To date, Guitarte, the leader of the Teruel Existe party, has received 10,000 threatening emails, abusive phone calls and a "Guitarte traitor" message has now been painted in his village.

But despite the threats, he was one of 167 MPs who backed the new Spanish government in the January 7 vote, while 165 opposed it and 18 abstained.

'Assert their claims'

Support for the traditional national parties including the Socialist Worker's Party (PSOE) and the right-wing People's Party has been eroding for the past two decades, due in part to the financial crisis and subsequent austerity policies.

This has been to the benefit of smaller, regional parties. The current ruling coalition — the first in Spain's history and led by PSOE — was possible thanks to the support of an anti-austerity alliance spearheaded by Podemos, Teruel Existe, with which they struck a deal and the abstention of Catalan MPs.

These regional parties, Óscar Sánchez, a doctor in Political Communication from the Pontifical University of Salamanca explained to Euronews, were able to "perceive infrastructure deficit in places where votes were the most interesting".

"And as there were areas that remained on a more secondary level, they have decided to assert their claims," he added.

'We have never been prioritised'

Teruel Existe (Teruel Exists) was founded in 1999 to raise the profile of the Teruel province in Aragon. For twenty years it decried the desertification of the province and called on the government to boost infrastructure.

The province is the only one in the country not to be connected to Madrid by train, while a motorway passing through it has yet to be completed despite first being inaugurated in the 1990s.

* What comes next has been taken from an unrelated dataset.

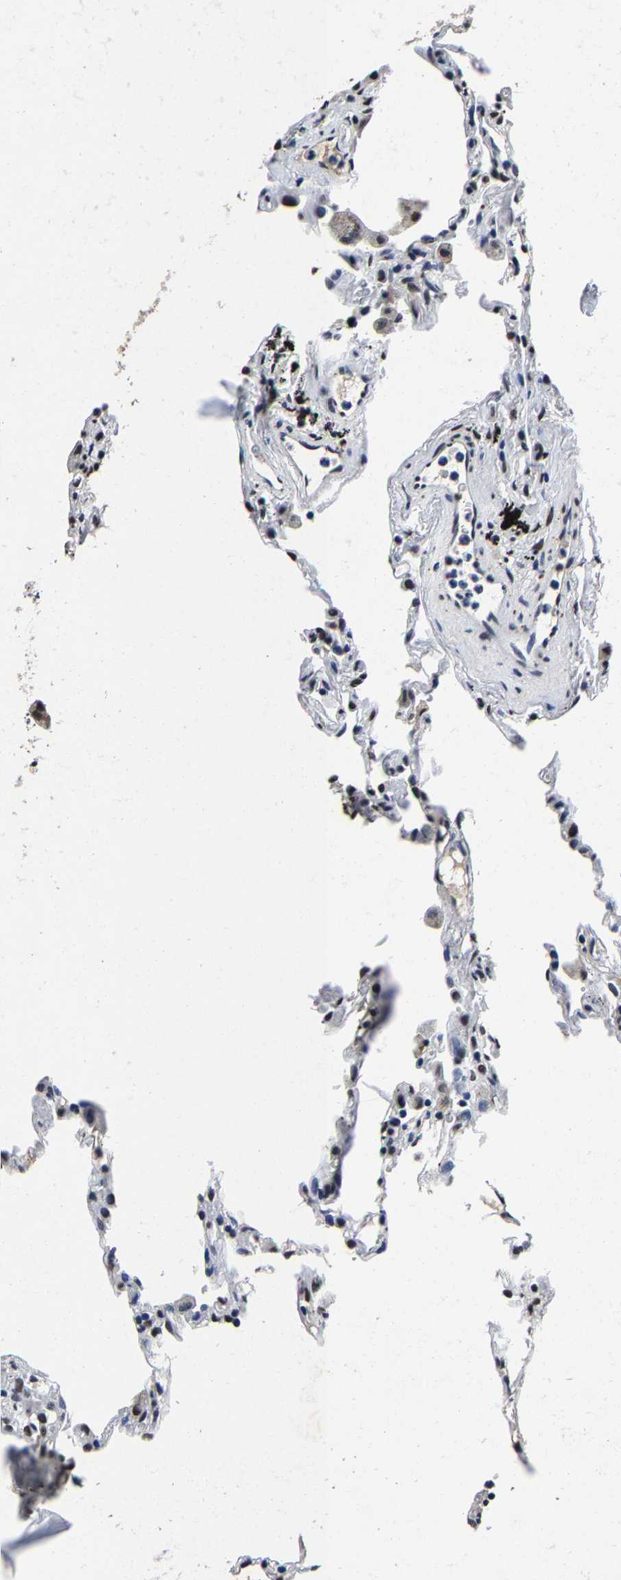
{"staining": {"intensity": "weak", "quantity": "<25%", "location": "nuclear"}, "tissue": "lung", "cell_type": "Alveolar cells", "image_type": "normal", "snomed": [{"axis": "morphology", "description": "Normal tissue, NOS"}, {"axis": "topography", "description": "Lung"}], "caption": "Lung stained for a protein using immunohistochemistry shows no staining alveolar cells.", "gene": "RBM45", "patient": {"sex": "male", "age": 59}}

Successive governments had pledged to do more but few funds have materialised so in 2019, as the fourth election in as many years was inching closer, Teruel Existe changed its structure to enable it to run for seats in the national parliament.

Guitarte is their sole MP.

"In the past 40 years, we have never been prioritised," Guitarte told Euronews.

"The Ministry of Development designed an infrastructure plan to break Teruel's isolation, but then, due to lack of funds, it was never implemented.

"When so many years pass, it can only be seen as a lack of principles," he added.

He argued that the governments always put the needs of big cities including Madrid and Barcelona ahead thus depriving the rest of the territory of opportunities.

“It seems to us that, in Spain, until the social problem does not reach Congress or the Senate, it does not exist. But we are here, putting a voice on it, now we have to see how the Chambers respond ”, he went on.

In exchange for Teruel Existe support, the government has pledged to put forward concrete measures to combat the province's desertification. These include finishing the A68 motorway and improving rail travel.